BTW - A somewhat unfortunate consequence of this is that debug and release builds may produce slightly different results: in the release build, the optimizer may keep an intermediate variable in an 80-bit FPU register, while in the debug build, it will be stored in a 64-bit variable, causing loss of precision. You can avoid this by using 80-bit variables, or use an FPU switch (or compiler option) to perform all calculations in 64 bit.

For me the use of 80 bits is ESSENTIAL. This way I get high-order (30,000) eigenvalues and eigenvectors of symmetric matrices with four more figures when using the GOTO library for vector inner products, viz., 13 instead of 9 significant figures for the kind of matrices that I use in relativistic atomic calculations, which is necessary to avoid falling into the sea of negative-energy states. My other option is using quadruple-precision arithmetic that increases CPU time 60-70 times and also increases RAM requirements. Any calculation relying on inner products of large vectors will benefit. Of course, in order to keep partial inner product results within registers it is necessary to use assembler language, as in the GOTO libraries. This is how I came to love my old Opteron 850 processors, which I will be using as long as they last for that part of my calculations.

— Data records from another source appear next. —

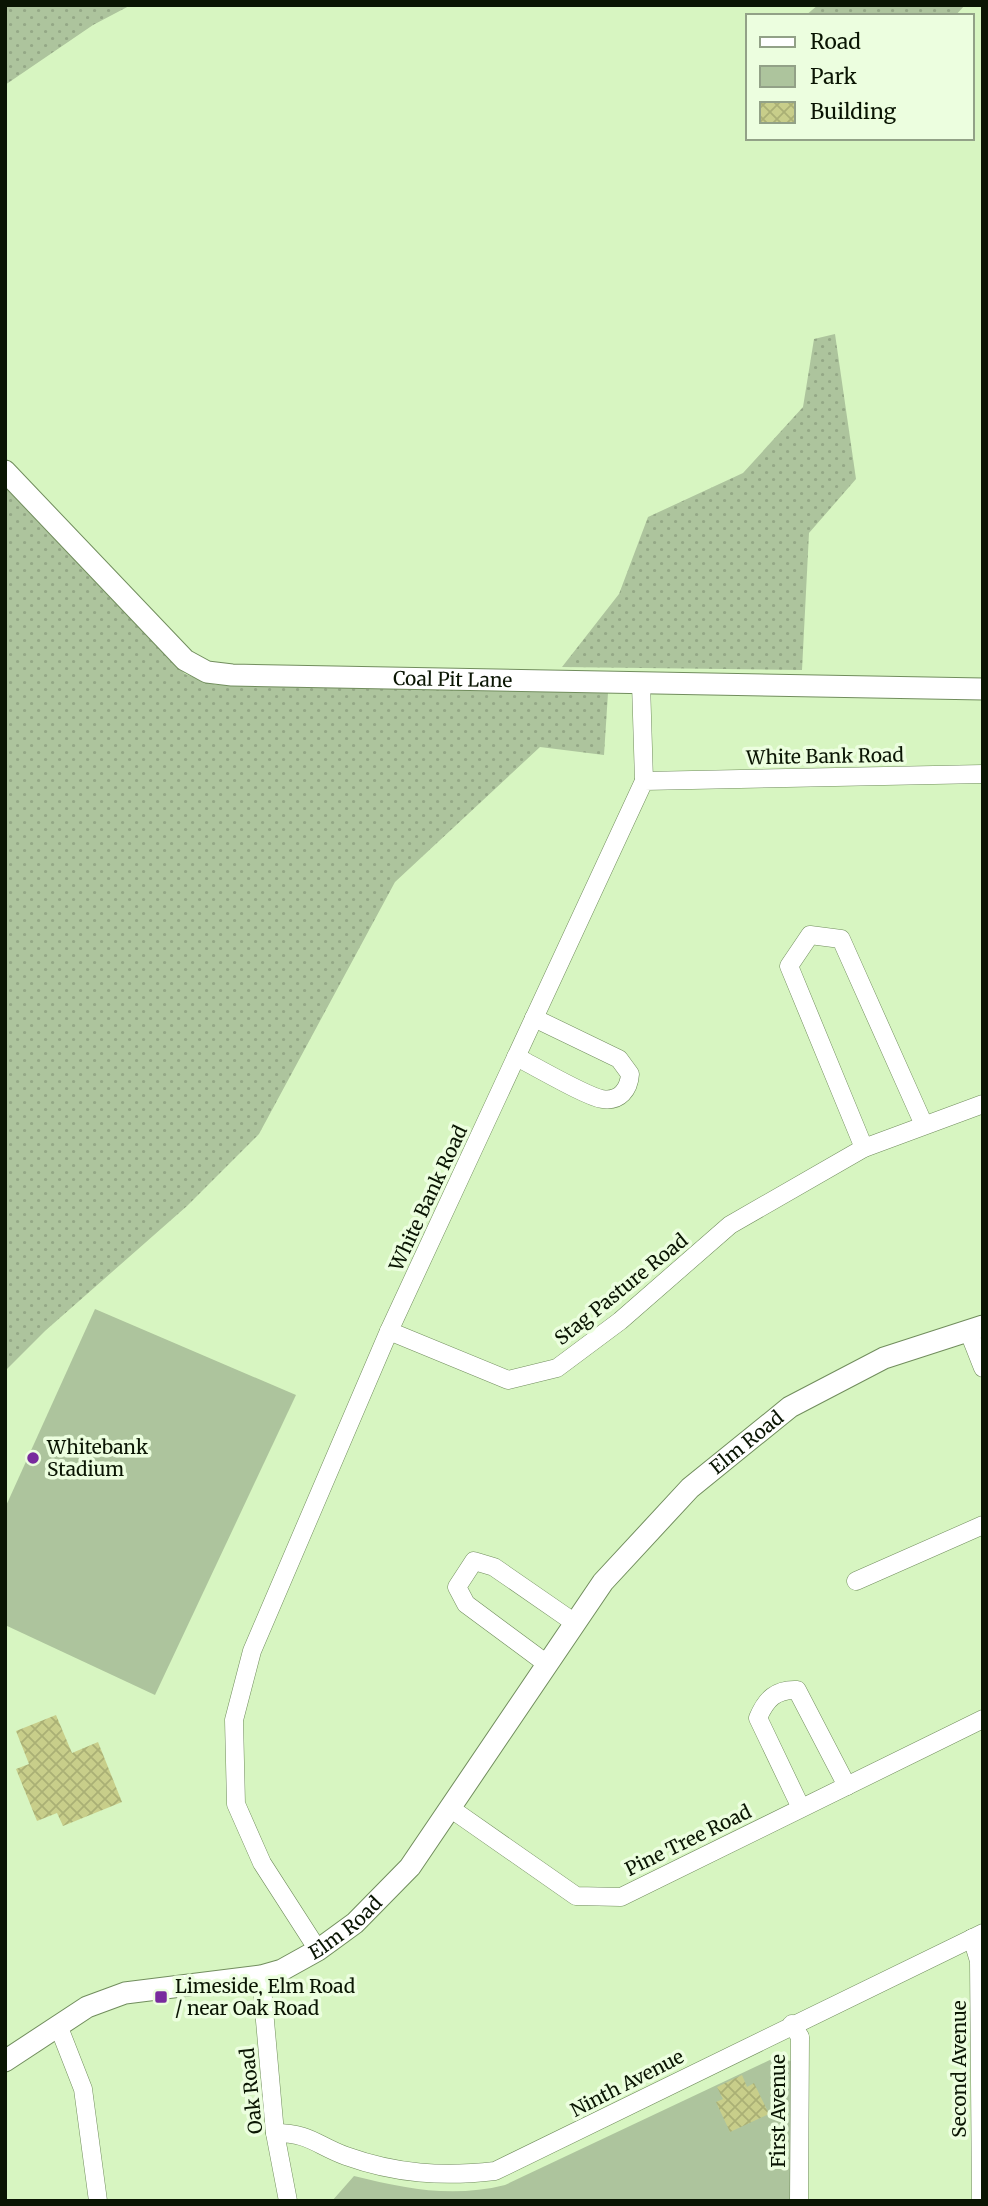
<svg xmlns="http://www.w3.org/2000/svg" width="988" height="2206" font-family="Merriweather,serif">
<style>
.grass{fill:url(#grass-dots)}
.park{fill:#adc49d}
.building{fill:url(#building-cross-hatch)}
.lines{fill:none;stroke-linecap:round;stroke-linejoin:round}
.minor-casing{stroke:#718d5d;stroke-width:19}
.tertiary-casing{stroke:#718d5d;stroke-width:23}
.minor{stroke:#fff;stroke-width:18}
.tertiary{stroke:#fff;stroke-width:21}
.poi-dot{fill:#782b9d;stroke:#ecfedf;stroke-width:2.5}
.labels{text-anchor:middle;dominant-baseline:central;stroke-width:7;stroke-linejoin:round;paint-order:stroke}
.street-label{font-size:19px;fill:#0a1503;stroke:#ecfedf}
.poi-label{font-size:19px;fill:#0a1503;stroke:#ecfedf;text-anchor:start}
</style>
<defs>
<pattern id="grass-dots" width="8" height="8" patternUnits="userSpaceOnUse" patternTransform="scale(1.75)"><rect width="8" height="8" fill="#adc49d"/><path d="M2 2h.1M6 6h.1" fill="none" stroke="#94a886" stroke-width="1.8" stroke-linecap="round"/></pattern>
<pattern id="building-cross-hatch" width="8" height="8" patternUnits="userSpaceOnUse" patternTransform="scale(1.75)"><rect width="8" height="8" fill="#c8ce8a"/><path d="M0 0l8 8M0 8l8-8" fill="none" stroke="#aab075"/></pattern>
</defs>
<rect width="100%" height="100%" fill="#d7f5c1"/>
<!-- grass -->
<g class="grass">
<path d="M5 5H131L93 25 5 85Z"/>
<path d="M818 5H965L955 16H805Z"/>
<path d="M835 334 856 479 809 533 802 670 562 667 619 594 648 517 743 473 803 407 814 339Z"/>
<path d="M5 487 185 674 216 685 608 693 604 755 540 747 395 882 259 1134 187 1206 45 1331 5 1371Z"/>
</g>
<!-- park -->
<g class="park">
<path d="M95 1309 296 1395 155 1695 5 1625V1508Z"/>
<path d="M774 2058 791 2061 790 2201H332L354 2176C406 2189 453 2198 505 2185Z"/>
</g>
<!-- building -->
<g class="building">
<path d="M56 1715 72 1753 98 1742 122 1802 63 1826 57 1813 37 1821 16 1769 29 1764 16 1731Z"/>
<path d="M742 2075 747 2087 754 2083 769 2114 730 2132 716 2102 723 2099 717 2087Z"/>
</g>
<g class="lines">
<!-- minor casing -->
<g class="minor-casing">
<g id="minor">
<path d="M641 683 644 781"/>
<path d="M516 1057C535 1066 585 1096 602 1099 620 1102 629 1089 630 1074L619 1059 534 1018"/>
<path d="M864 1148 789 966 810 935 841 939 924 1125"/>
<path d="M968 1330 983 1368"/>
<path d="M389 1331 508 1380 557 1368 620 1321 730 1225 864 1148 983 1104"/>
<path d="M856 1581 983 1525"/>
<path d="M547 1664 466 1604 457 1587 474 1561 494 1567 575 1623"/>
<path d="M450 1808 576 1896 621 1897 983 1719"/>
<path d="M801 1808 758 1718C766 1699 776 1689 797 1690L847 1786"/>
<path d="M972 1938 979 1961 981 2201"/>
<path d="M318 1950 262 1863 236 1804 234 1720 252 1651 389 1331 644 781 983 774"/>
<path d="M261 1976 275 2133 288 2201"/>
<path d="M792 2024 800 2037 799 2201"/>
<path d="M58 2025 83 2089 98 2201"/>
<path d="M275 2133C310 2133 316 2145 346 2156 396 2174 443 2177 495 2171L983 1933"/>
</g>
</g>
<!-- tertiary casing -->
<g class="tertiary-casing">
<g id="tertiary">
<path id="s1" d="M5 471 185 660 207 672 232 675 983 689"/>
<path id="s2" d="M5 2061 87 2007 125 1993 261 1976 282 1970 318 1950 355 1923 410 1867 603 1582 690 1488 790 1407 884 1358 983 1326"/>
</g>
</g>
<!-- minor -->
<use href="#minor" class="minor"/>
<!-- tertiary -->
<use href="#tertiary" class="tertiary"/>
</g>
<!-- markers -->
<g class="poi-dot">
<circle cx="33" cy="1458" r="7"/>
<rect x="154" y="1990" width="14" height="14" rx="3.5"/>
</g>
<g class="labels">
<!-- street labels -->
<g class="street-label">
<text stroke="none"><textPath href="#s1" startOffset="532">Coal Pit Lane</textPath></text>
<text transform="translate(825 756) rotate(-1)">White Bank Road</text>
<text transform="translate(428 1198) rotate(-65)">White Bank Road</text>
<text transform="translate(621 1289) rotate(-39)">Stag Pasture Road</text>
<text stroke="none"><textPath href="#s2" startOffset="1008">Elm Road</textPath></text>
<text transform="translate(688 1840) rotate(-26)">Pine Tree Road</text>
<text stroke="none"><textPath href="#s2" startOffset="374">Elm Road</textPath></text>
<text transform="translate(959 2069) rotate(-90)">Second Avenue</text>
<text transform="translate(627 2083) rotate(-27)">Ninth Avenue</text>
<text transform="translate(251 2091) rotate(-96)">Oak Road</text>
<text transform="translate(778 2111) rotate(-90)">First Avenue</text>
</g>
<!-- poi labels -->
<g class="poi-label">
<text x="47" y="1447">Whitebank<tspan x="47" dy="22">Stadium</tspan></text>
<text x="175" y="1986">Limeside, Elm Road<tspan x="175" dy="22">/ near Oak Road</tspan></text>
</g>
</g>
<!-- border -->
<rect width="988" height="2206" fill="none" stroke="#0a1503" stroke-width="14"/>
<!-- legend -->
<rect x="746" y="14" width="228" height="126" fill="#ecfedf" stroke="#92a187" stroke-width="2"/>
<rect x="760" y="37" width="35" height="10" fill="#ffffff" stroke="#92a187" stroke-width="2"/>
<text x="810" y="49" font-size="21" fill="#0a1503">Road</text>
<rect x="760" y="66" width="35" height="21" fill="#adc49d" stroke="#92a187" stroke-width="2"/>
<text x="810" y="84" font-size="21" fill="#0a1503">Park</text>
<rect x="760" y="102" width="35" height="21" fill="url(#building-cross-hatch)" stroke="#92a187" stroke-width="2"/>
<text x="810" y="119" font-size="21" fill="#0a1503">Building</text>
</svg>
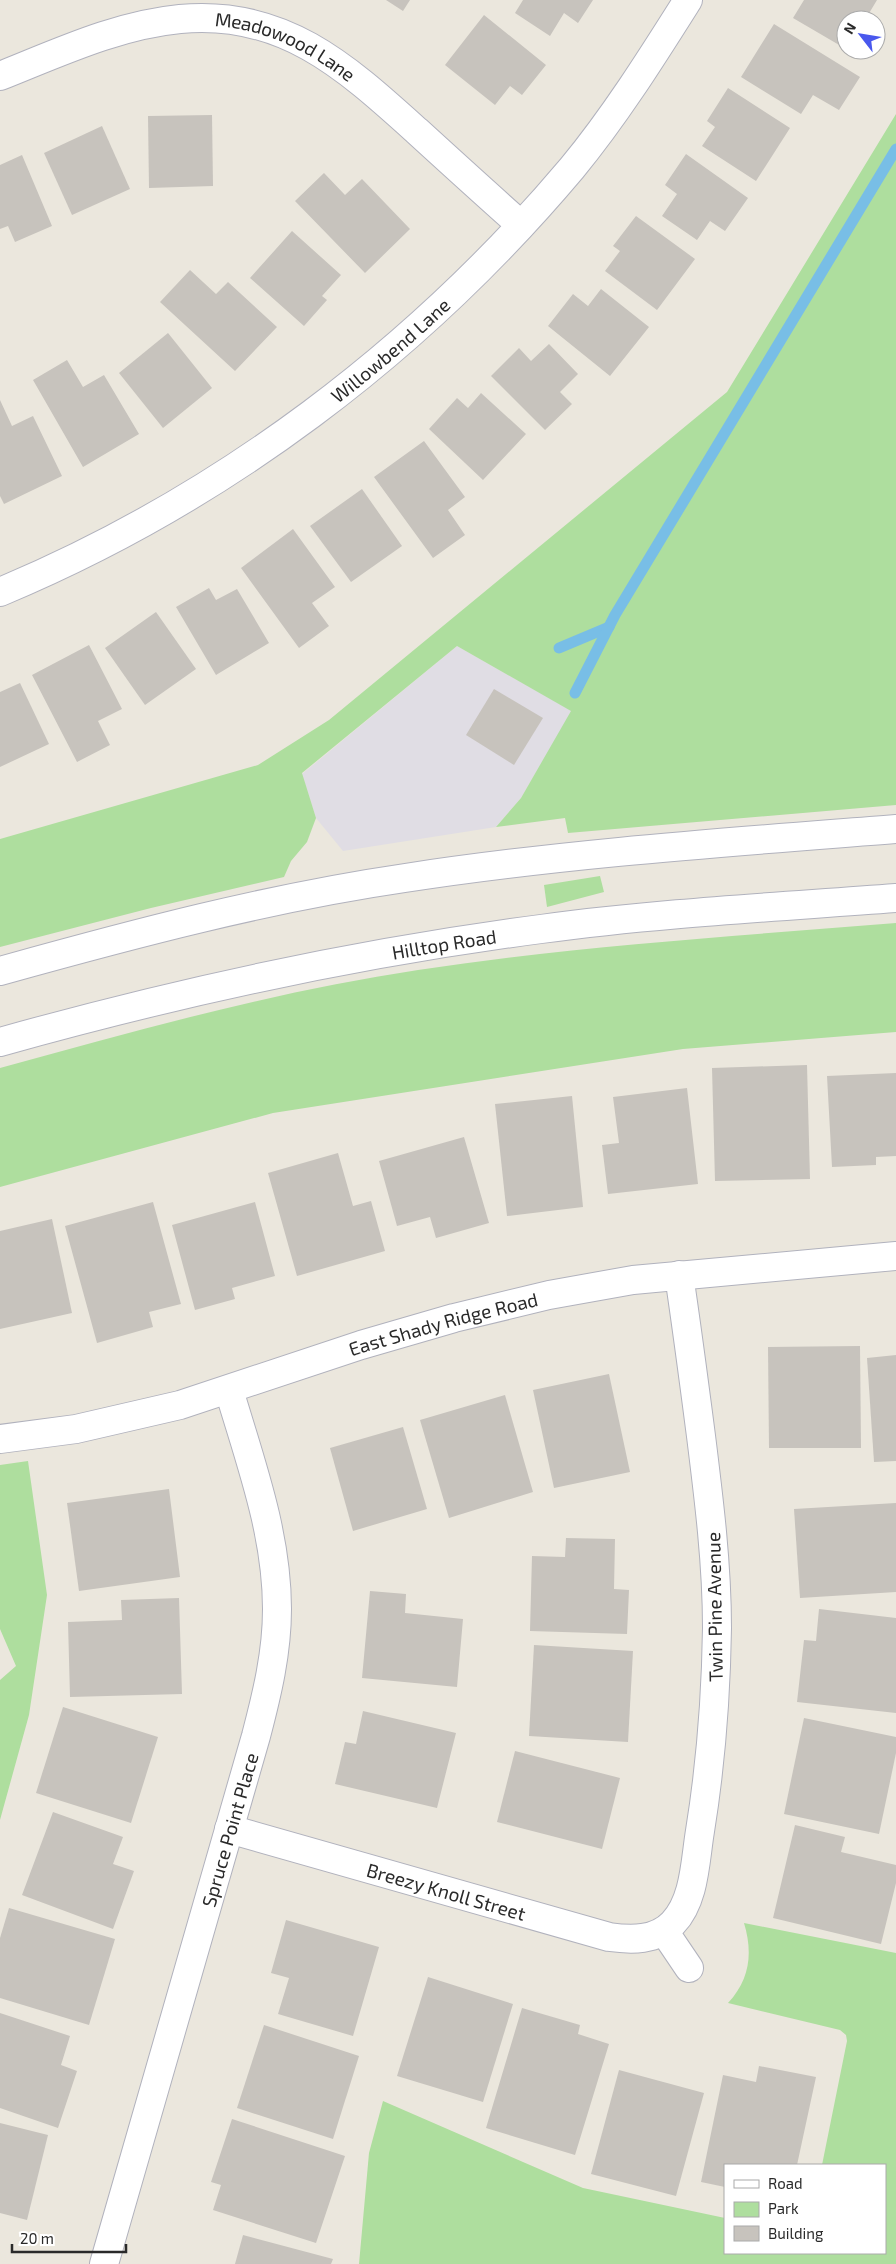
<svg xmlns="http://www.w3.org/2000/svg" width="896" height="2264" font-family="'Exo 2',sans-serif">
<style>
.industrial{fill:#e0dde4}
.green{fill:#aede9e}
.lines{fill:none;stroke-linecap:round;stroke-linejoin:round}
.stream{stroke:#78bee6;stroke-width:11}
.building{fill:#c7c3bd}
.minor-casing{stroke:#b1b2bd;stroke-width:30}
.secondary-casing{stroke:#b1b2bd;stroke-width:30}
.minor{stroke:#fff;stroke-width:28}
.secondary{stroke:#fff;stroke-width:28}
.labels{text-anchor:middle;dominant-baseline:central;stroke-width:4;stroke-linejoin:round;paint-order:stroke}
.street-label{font-size:19px;fill:#2a2a2a;stroke:#fff}
</style>
<rect width="100%" height="100%" fill="#ebe7dd"/>
<!-- industrial -->
<polygon class="industrial" points="457,646 572,711 521,798 496,827 343,851 316,818 302,774"/>
<!-- green -->
<g class="green">
<polygon points="896,114 896,805 568,833 565,818 496,827 521,798 571,711 457,646 302,773 316,818 307,842 291,861 284,877 151,908 0,947 0,839 258,765 329,720 727,392"/>
<polygon points="600,876 604,892 547,907 544,885"/>
<path d="M896,923v109l-213,17 -410,64 -273,74v-119c138,-38 277,-77 418,-98 158,-24 319,-34 478,-47z"/>
<polygon points="28,1461 47,1595 29,1715 0,1820 0,1680 16,1666 0,1629 0,1465"/>
<path d="M744,1923l152,30v311h-537l10,-111 14,-52 200,87 142,30v35h160v-88h-63l25,-124 -1,-6 -6,-5 -112,-27c22,-24 25,-50 16,-80z"/>
</g>
<g class="lines">
<!-- stream -->
<g class="stream">
<polyline points="559,648 609,627"/>
<polyline points="575,693 615,615 896,149"/>
</g>
</g>
<!-- building -->
<g class="building">
<polygon points="386,0 410,0 403,11"/>
<polygon points="523,0 593,0 578,23 564,13 550,36 515,13"/>
<polygon points="804,0 877,0 865,20 846,20 846,49 793,18"/>
<polygon points="484,15 546,65 522,95 510,86 495,105 445,65"/>
<polygon points="774,24 860,77 839,110 813,95 801,114 741,77"/>
<polygon points="728,88 790,128 756,181 702,146 715,127 707,121"/>
<polygon points="212,115 213,186 149,188 148,116"/>
<polygon points="102,126 130,189 72,215 44,153"/>
<polygon points="686,154 748,198 725,231 710,221 697,240 662,216 677,194 665,185"/>
<polygon points="22,155 52,226 15,242 8,226 0,229 0,165"/>
<polygon points="324,173 345,195 362,179 410,229 365,273 295,201"/>
<polygon points="636,216 695,259 657,310 605,271 620,251 613,246"/>
<polygon points="292,231 341,275 322,296 327,300 304,326 250,278"/>
<polygon points="190,270 216,294 228,282 277,327 235,371 160,302"/>
<polygon points="601,289 649,327 610,376 548,326 573,294 588,306"/>
<polygon points="168,333 212,388 163,428 119,373"/>
<polygon points="549,344 578,374 560,392 572,404 545,430 491,376 519,348 531,361"/>
<polygon points="67,360 83,387 104,375 139,434 83,467 33,380"/>
<polygon points="481,393 526,434 483,480 429,429 457,398 468,408"/>
<polygon points="0,400 12,426 33,416 62,476 4,504 0,496"/>
<polygon points="424,441 465,497 448,510 465,535 433,558 374,477"/>
<polygon points="362,489 402,546 351,582 310,526"/>
<polygon points="293,529 335,587 312,603 329,626 299,648 241,568"/>
<polygon points="209,588 216,600 237,589 269,643 216,675 176,607"/>
<polygon points="156,612 196,669 145,705 105,648"/>
<polygon points="89,645 122,709 98,721 110,745 77,762 32,675"/>
<polygon points="20,683 49,744 0,767 0,692"/>
<polygon points="494,689 543,718 514,765 466,735"/>
<polygon points="807,1065 810,1179 715,1181 712,1068"/>
<polygon points="896,1073 896,1156 876,1157 876,1165 832,1167 827,1076"/>
<polygon points="687,1088 698,1184 608,1194 602,1145 619,1143 613,1097"/>
<polygon points="572,1096 583,1207 507,1216 495,1104"/>
<polygon points="464,1137 489,1223 436,1238 430,1217 397,1226 379,1161"/>
<polygon points="338,1153 353,1206 371,1201 385,1251 297,1276 268,1173"/>
<polygon points="153,1202 181,1304 149,1312 153,1327 97,1343 65,1226"/>
<polygon points="255,1202 275,1276 232,1288 235,1299 195,1310 172,1225"/>
<polygon points="52,1219 72,1313 0,1329 0,1231"/>
<polygon points="860,1346 861,1448 769,1448 768,1347"/>
<polygon points="896,1355 896,1461 874,1462 867,1358"/>
<polygon points="609,1374 630,1472 554,1488 533,1390"/>
<polygon points="505,1395 533,1492 449,1518 420,1420"/>
<polygon points="403,1427 427,1509 353,1531 330,1448"/>
<polygon points="169,1489 180,1577 79,1591 67,1503"/>
<polygon points="896,1503 896,1592 800,1598 794,1509"/>
<polygon points="566,1538 615,1539 614,1589 629,1590 627,1634 530,1631 532,1556 565,1557"/>
<polygon points="370,1591 406,1594 405,1613 463,1619 457,1687 362,1678"/>
<polygon points="179,1598 182,1694 70,1697 68,1622 122,1620 121,1600"/>
<polygon points="819,1609 896,1618 896,1713 797,1702 804,1640 816,1641"/>
<polygon points="534,1645 633,1651 628,1742 529,1736"/>
<polygon points="63,1707 158,1737 131,1823 36,1793"/>
<polygon points="363,1711 456,1733 437,1808 335,1784 345,1742 356,1744"/>
<polygon points="804,1718 896,1737 896,1753 879,1834 784,1814"/>
<polygon points="515,1751 620,1778 602,1849 497,1822"/>
<polygon points="53,1812 123,1837 113,1864 134,1871 113,1929 22,1895"/>
<polygon points="795,1825 845,1837 841,1852 896,1865 896,1883 881,1944 773,1918"/>
<polygon points="9,1908 115,1939 89,2025 0,1998 0,1938"/>
<polygon points="286,1920 379,1947 353,2036 278,2014 289,1978 271,1973"/>
<polygon points="428,1977 513,2004 483,2102 397,2076"/>
<polygon points="522,2008 580,2025 578,2034 609,2044 575,2155 486,2128"/>
<polygon points="0,2013 70,2036 61,2065 77,2071 58,2128 0,2108"/>
<polygon points="264,2025 359,2056 333,2139 237,2108"/>
<polygon points="759,2066 816,2077 797,2165 725,2165 725,2187 701,2182 723,2075 756,2082"/>
<polygon points="619,2070 704,2093 676,2196 591,2174"/>
<polygon points="232,2119 345,2156 316,2243 213,2210 221,2185 211,2182"/>
<polygon points="0,2123 48,2135 27,2220 0,2213"/>
<polygon points="243,2235 333,2259 331,2264 235,2264"/>
</g>
<g class="lines">
<defs>
<g id="minor">
<path id="s1" d="M0,76c58,-23 117,-51 180,-57 103,-10 166,48 237,112 35,32 69,63 104,94"/>
<path id="s2" d="M0,592c222,-93 417,-240 572,-424 43,-52 80,-111 116,-168"/>
<path id="s3" d="M0,1439l76,-10 104,-24 181,-60 93,-27 95,-23 84,-15 263,-24"/>
<path id="s4" d="M229,1829l380,108c22,3 47,4 64,-14 22,-23 22,-62 27,-92 11,-68 16,-135 17,-203 0,-64 -8,-128 -16,-192 -7,-54 -14,-107 -22,-161"/>
<polyline points="664,1931 689,1968"/>
<path id="s5" d="M104,2264l152,-528c11,-42 21,-83 21,-127 0,-76 -27,-148 -48,-219"/>
</g>
<g id="secondary">
<path d="M0,971c133,-37 268,-73 405,-93 163,-25 327,-36 491,-49"/>
<path id="s6" d="M0,1042c178,-50 358,-89 541,-113 118,-16 237,-22 355,-31"/>
</g>
</defs>
<!-- minor casing -->
<use href="#minor" class="minor-casing"/>
<!-- secondary casing -->
<use href="#secondary" class="secondary-casing"/>
<!-- minor -->
<use href="#minor" class="minor"/>
<!-- secondary -->
<use href="#secondary" class="secondary"/>
</g>
<g class="labels">
<!-- street labels -->
<g class="street-label">
<text stroke="none"><textPath href="#s1" startOffset="301">Meadowood Lane</textPath></text>
<text stroke="none"><textPath href="#s2" startOffset="461">Willowbend Lane</textPath></text>
<text stroke="none"><textPath href="#s6" startOffset="455">Hilltop Road</textPath></text>
<text stroke="none"><textPath href="#s3" startOffset="459">East Shady Ridge Road</textPath></text>
<text transform="translate(714 1607) rotate(-91)">Twin Pine Avenue</text>
<text stroke="none"><textPath href="#s5" startOffset="452">Spruce Point Place</textPath></text>
<text stroke="none"><textPath href="#s4" startOffset="226">Breezy Knoll Street</textPath></text>
</g>
</g>
<!-- legend -->
<rect x="724" y="2164" width="162" height="90" fill="#ffffff" stroke="#aaaaaa"/>
<rect x="734" y="2180" width="25" height="8" fill="#ffffff" stroke="#aaaaaa"/>
<text x="768" y="2189" font-size="15" fill="#2a2a2a">Road</text>
<rect x="734" y="2202" width="25" height="15" fill="#aede9e" stroke="#aaaaaa"/>
<text x="768" y="2214" font-size="15" fill="#2a2a2a">Park</text>
<rect x="734" y="2226" width="25" height="15" fill="#c7c3bd" stroke="#aaaaaa"/>
<text x="768" y="2239" font-size="15" fill="#2a2a2a">Building</text>
<!-- north arrow -->
<g transform="translate(861 35) rotate(301)"><circle r="24" fill="#ffffff" stroke="#aaaaaa"/>
<path d="M0-4L9 19L0 12L-9 19Z" fill="#4958ed"/>
<text y="-8" font-size="14" font-weight="bold" text-anchor="middle" fill="#2a2a2a">N</text>
</g>
<!-- scale -->
<path d="M12 2244v8h114v-8" fill="none" stroke="#2a2a2a" stroke-width="2.5"/>
<text x="20" y="2244" font-size="15" fill="#2a2a2a" stroke="#ffffff" stroke-width="4" paint-order="stroke">20 m</text>
</svg>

The reason 80 bits is fast, whereas greater precision is so much slower, is that the CPU's standard floating-point hardware has 80-bit registers. Therefore, if you want the extra 16 bits (11 extra bits of mantissa, four extra bits of exponent and one extra bit effectively unused), then it doesn't really cost you much to extend from 64 to 80 bits -- whereas to extend beyond 80 bits is extremely costly in terms of run time. So, you might as well use 80-bit precision if you want it. It is not cost-free to use, but it comes pretty cheap.

Wikipedia explains that an 80-bit format can represent an entire 64-bit integer without losing information. Thus the floating-point unit of the CPU can be used to implement multiplication and division for integers.

I used 80-bit for some pure math research. I had to sum terms in an infinite series that grew quite large, outside the range of doubles. Convergence and accuracy weren't concerns, just the ability to handle large exponents like 1E1000. Perhaps some clever algebra could have simplified things, but it was way quicker and easier to just code an algorithm with extended precision, than to spend any time thinking about it.

I have a friend that is working in that. He is working on a library to handle floating points of the size of gigabytes. Of course, is something related with scientific computing(calculations with plasma), and probably only this kind of computing works with numbers this big...

Another advantage not yet mentioned for 80-bit types is that on 16-bit or 32-bit processors which don't have floating-point units but do have a "multiply" instruction which produces a result twice as long as the operands (16x16->32 or 32x32->64), arithmetic on a 64-bit mantissa subdivided into four or two 16-bit or 32-bit registers will be faster than arithmetic on a 53-bit mantissa which spans the same number of registers but has to share 12 register bits with the sign and exponent. For applications which don't need anything more precise than `float`

, computations on a 48-bit "extended float" type could likewise be faster than computations on a 32-bit `float`

.

While some people might bemoan the double-rounding behavior of extended-precision types, that is realistically speaking only an issue in specialized applications requiring full bit-exact cross-platform reproducibility. From an *accuracy* standpoint, the difference between a rounding error of 64/128 vs 65/128, or 1024/2048ulp vs 1025/2048, is a non-issue; in languages with *extended-precision variable types* and *consistent extended-precision semantics*, use of extended types on many platforms without floating-point hardware (e.g. embedded systems) will offer both higher accuracy and better speed than single- or double-precision floating-point types.